What the exercise asks:
Please answer these questions using the CFRP rim text, one answer per line, numbered to match.
1. Which technology was used to manufacture the tapered CFRP rim?
2. Which standard did the physical test results meet?
3. By what percentage does the CFRP rim save weight compared with the forged magnesium alloy rim of the same size?

Text passage:
Design and optimization of tapered carbon-fiber-reinforced polymer rim for carbon/aluminum assembled wheel

A multi-objective integrated optimization framework that considers the manufacturing process in the design of a tapered carbon-fiber-reinforced polymer (CFRP) rim structure was established. Firstly, the three-zone symmetrically stacked CFRP rim structure was proposed and modeled. The bending and radial fatigue and 13 degrees impact of the carbon/aluminum-assembled wheel composed of CFRP rim and aluminum alloy spoke were analysed. Coupling lay-up thickness, sequence and angle as design variables, multi-objective integrated optimization design for the tapered CFRP rim structure was performed through radial basis function neural network surrogate model combined with an elitist non-dominated sorting genetic algorithm approach. Pareto-optimal solutions were obtained, and the trade-off solution was selected through grey relational analysis coupled with entropy weighting method. Finally, the tapered CFRP rim was manufactured through molding and autoclave forming technology. The CFRP rim has a weight saving of 17.2% compared with the previously developed forged magnesium alloy rim of the same size. The bending and radial fatigue and 13 degrees impact performance of the assembled wheel were then validated by corresponding physical test, results of which met GB 36581-2018 standard.

Automated summary

An optimization framework for tapered CFRP rim structure was established, achieving weight saving of 17.2% and meeting standard requirements through physical tests. Multiple optimization methods were used in the design and manufacturing process.

Records:
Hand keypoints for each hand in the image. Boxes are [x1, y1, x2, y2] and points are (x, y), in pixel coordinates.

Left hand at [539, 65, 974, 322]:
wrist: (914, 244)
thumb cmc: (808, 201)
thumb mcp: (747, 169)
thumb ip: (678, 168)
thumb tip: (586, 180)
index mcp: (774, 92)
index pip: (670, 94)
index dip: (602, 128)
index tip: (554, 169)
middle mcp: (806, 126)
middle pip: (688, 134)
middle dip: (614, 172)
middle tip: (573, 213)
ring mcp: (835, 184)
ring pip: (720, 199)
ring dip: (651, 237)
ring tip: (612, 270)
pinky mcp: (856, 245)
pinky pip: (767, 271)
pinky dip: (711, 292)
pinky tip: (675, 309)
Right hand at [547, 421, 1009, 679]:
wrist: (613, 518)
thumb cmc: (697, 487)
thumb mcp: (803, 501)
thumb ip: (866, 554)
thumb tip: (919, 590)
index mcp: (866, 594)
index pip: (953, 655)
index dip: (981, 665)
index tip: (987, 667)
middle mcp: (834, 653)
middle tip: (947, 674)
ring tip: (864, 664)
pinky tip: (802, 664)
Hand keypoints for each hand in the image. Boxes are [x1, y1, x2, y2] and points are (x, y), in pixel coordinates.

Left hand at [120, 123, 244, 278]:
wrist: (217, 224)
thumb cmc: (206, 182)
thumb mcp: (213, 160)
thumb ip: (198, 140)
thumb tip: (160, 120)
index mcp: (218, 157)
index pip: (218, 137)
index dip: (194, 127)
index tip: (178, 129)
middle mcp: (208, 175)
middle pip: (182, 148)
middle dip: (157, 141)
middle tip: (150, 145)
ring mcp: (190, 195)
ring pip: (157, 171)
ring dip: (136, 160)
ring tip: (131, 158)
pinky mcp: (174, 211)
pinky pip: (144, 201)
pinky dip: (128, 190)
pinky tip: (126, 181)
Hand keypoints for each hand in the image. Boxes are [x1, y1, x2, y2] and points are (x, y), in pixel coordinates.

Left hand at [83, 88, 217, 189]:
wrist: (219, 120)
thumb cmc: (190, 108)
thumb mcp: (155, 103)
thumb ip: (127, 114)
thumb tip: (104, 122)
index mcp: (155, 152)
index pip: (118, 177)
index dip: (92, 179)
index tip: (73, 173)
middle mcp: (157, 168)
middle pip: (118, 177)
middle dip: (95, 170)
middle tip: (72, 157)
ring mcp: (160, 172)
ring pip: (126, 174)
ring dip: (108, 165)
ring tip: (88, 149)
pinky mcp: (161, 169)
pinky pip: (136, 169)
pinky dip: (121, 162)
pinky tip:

Response:
1. Molding and autoclave forming technology.
2. GB 36581-2018.
3. 17.2%.